In past decade, a novel inhibitor (referred to as KGP94) was discovered and developed as an inhibitor of human cathepsin L with high activity (IC₅₀ = 131.4 nM) and lower cytotoxicity (GI₅₀ = 26.9 µM) against various human cell lines (Fig. 1) [21], [22], [23]. KGP94 is a selective inhibitor of the cathepsin L toward human type I collagen that is currently in preclinical development for the treatment of metastatic cancer.[25] Previous studies have reported that the lead compound also has a potential application in the treatment of Chagas’ disease (also known as American Trypanosomiasis).[40] The title compound 1 is an attractive lead, structurally comprises a benzophenone thiosemicarbazone system substituted with one m-bromo and hydroxyl group on two opposite aromatic rings [21], [22], [23], [24], [25], [26], [27], [28], [29]. Mechanistically, the thiol group of this inhibitor forms an important reversible and transient covalent bond with the thiolate moiety of the enzyme active site Cys25, and it has been proved by molecular modelling studies[27], [30], [31], [32]. As a result of their potent inhibition, lower cytotoxicity, and attentive mechanism of action, the compound has attracted considerable attention in preclinical studies.[41]

Thus, to support further preclinical studies with this candidate, two synthetic methods have been reported [21], [22]. The previously used synthetic routes of KGP94 are shown in Scheme 1, Scheme 2. The first one, developed in a medicinal chemistry background, led to the milligram-scale, and allowed the in-vitro assessment of KGP94 in inhibitory activity.
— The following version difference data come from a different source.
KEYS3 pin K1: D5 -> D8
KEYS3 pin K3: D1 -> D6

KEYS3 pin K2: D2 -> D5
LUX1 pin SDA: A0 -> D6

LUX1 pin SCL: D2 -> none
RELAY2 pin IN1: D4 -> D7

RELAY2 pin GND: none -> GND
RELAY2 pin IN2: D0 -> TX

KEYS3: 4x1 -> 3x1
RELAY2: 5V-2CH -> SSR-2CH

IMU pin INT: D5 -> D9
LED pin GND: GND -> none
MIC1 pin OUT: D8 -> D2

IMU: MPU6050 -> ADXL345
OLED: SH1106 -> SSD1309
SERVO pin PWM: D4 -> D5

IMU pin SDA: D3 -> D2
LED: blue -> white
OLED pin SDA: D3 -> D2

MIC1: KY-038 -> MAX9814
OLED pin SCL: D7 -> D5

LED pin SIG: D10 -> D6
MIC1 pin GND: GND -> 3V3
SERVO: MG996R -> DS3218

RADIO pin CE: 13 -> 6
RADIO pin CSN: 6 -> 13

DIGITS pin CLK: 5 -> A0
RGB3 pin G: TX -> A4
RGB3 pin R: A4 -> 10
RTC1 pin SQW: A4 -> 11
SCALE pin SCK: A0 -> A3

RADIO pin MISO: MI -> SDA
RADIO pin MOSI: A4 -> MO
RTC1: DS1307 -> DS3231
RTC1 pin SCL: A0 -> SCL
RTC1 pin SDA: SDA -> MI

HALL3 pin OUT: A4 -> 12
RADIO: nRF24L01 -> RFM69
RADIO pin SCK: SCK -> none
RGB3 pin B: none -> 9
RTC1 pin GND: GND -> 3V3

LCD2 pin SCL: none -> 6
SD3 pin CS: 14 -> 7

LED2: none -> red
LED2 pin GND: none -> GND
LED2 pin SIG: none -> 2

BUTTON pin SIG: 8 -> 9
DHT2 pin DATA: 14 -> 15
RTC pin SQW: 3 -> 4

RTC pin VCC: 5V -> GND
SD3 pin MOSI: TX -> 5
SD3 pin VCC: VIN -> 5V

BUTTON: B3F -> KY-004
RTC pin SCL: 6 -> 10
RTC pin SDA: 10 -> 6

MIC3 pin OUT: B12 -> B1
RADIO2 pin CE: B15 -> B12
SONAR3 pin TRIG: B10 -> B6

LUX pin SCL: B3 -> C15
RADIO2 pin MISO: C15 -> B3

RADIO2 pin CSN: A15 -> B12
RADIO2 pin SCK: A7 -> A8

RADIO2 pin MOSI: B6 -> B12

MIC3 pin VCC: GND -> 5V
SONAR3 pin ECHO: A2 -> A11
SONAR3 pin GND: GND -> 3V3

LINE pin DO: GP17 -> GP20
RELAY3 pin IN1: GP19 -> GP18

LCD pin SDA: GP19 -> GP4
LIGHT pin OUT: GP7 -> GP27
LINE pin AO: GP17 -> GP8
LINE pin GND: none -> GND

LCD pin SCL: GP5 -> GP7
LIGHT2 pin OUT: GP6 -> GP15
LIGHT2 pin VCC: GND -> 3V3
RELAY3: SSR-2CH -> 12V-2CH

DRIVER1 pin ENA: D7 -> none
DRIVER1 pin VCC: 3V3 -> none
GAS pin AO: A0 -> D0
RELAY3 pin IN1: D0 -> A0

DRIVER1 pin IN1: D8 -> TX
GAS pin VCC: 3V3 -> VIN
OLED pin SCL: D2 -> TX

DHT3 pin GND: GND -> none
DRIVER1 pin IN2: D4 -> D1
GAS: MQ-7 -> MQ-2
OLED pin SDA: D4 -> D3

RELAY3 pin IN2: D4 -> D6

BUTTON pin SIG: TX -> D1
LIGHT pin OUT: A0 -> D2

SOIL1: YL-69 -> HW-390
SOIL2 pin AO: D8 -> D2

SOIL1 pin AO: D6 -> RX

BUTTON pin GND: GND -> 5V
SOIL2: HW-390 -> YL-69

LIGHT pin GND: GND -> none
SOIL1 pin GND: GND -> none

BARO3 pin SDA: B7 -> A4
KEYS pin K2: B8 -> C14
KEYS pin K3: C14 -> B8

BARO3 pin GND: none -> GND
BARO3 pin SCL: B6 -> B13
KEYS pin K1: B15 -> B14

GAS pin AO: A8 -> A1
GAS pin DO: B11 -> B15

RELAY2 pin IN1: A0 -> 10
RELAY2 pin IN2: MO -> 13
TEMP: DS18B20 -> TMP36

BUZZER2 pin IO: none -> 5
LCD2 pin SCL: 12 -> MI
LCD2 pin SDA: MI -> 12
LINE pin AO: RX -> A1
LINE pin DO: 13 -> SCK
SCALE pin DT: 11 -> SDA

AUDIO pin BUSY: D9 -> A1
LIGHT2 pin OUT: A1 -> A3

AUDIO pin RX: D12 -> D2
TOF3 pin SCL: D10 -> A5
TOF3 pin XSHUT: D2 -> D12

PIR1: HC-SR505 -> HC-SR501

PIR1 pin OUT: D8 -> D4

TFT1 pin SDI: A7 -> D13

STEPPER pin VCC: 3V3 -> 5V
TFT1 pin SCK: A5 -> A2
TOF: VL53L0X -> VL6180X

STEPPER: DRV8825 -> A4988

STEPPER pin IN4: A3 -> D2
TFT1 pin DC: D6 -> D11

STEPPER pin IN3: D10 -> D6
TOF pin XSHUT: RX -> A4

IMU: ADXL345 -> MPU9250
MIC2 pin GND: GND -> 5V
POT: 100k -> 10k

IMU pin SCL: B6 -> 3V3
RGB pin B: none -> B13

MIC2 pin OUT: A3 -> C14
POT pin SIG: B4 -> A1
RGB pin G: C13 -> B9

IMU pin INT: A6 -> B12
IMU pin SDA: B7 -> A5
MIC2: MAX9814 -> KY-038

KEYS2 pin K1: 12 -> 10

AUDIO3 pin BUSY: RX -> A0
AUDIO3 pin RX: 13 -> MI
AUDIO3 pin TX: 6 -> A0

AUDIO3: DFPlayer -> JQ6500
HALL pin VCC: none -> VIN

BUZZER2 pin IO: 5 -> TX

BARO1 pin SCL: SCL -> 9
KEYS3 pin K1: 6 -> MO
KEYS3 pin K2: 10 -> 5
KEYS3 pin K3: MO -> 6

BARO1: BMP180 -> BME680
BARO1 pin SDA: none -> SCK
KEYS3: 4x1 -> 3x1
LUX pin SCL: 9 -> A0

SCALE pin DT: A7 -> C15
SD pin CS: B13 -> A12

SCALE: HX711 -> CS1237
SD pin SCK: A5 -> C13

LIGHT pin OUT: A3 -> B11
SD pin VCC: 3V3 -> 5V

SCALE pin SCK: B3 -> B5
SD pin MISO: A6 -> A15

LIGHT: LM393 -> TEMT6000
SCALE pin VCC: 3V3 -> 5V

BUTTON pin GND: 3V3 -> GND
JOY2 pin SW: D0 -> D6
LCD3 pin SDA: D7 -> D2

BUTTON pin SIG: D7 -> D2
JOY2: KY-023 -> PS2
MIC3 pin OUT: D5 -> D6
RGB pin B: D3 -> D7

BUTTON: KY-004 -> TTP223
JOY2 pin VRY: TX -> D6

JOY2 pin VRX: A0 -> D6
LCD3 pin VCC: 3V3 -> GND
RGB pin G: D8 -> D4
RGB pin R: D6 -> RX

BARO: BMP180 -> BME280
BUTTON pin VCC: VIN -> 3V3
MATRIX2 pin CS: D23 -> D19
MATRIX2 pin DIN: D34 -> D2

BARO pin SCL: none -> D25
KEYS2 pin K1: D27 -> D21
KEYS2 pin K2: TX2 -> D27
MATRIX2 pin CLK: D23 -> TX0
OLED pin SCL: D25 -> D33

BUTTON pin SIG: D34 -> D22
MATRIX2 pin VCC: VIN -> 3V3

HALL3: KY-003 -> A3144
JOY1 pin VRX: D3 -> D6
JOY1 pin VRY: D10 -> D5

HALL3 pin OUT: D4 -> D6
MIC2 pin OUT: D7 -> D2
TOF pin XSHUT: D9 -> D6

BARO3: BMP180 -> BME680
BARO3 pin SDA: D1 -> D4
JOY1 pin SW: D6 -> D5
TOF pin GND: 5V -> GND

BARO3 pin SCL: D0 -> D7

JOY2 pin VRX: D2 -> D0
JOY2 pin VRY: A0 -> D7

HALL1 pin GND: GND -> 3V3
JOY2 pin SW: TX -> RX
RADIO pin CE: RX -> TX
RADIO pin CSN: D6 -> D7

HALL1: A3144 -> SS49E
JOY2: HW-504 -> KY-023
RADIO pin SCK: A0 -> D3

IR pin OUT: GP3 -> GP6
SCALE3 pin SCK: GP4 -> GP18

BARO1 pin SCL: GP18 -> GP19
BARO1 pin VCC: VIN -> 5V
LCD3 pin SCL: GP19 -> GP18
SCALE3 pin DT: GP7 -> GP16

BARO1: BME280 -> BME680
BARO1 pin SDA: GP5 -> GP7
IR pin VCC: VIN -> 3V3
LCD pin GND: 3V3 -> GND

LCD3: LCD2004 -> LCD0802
This initial route consisted of 6 steps from two commercially available materials and resulted in an overall yield of 14.6%. Inconveniently, the product obtained by this method resulted in the inseparable trace impurities (replacement of bromo with hydrogen atom in halogen-metal exchange reaction), due to the use of excess amount of magnesium metal in Grignard preparation. (Scheme 1). To reduce the impurities and enhance the yield as well as purity of the lead compound, it was later optimized by Parker et al. in 2017 (Scheme 2) consisting of 5 steps with an overall yield of 50.0%. The method was also disclosed in a patented process by the same research group [23]. The two synthetic routes described the cross-coupling as the key step. After oxidation, condensation, and deprotection, KGP94 (I) was finally obtained.

However, the major limitations were encountered with these two routes, including synthesis of coupling materials, usage of hazardous reagents, long sequence of steps, uncontrolled impurities, tedious synthetic procedures, lack of an alternative route and poor overall yields.

These problems forced us to redesign the synthesis to provide an optimal route, to lead compound. Herein, we present our attempts for the development of an efficient synthetic route with concise steps and increased overall yield.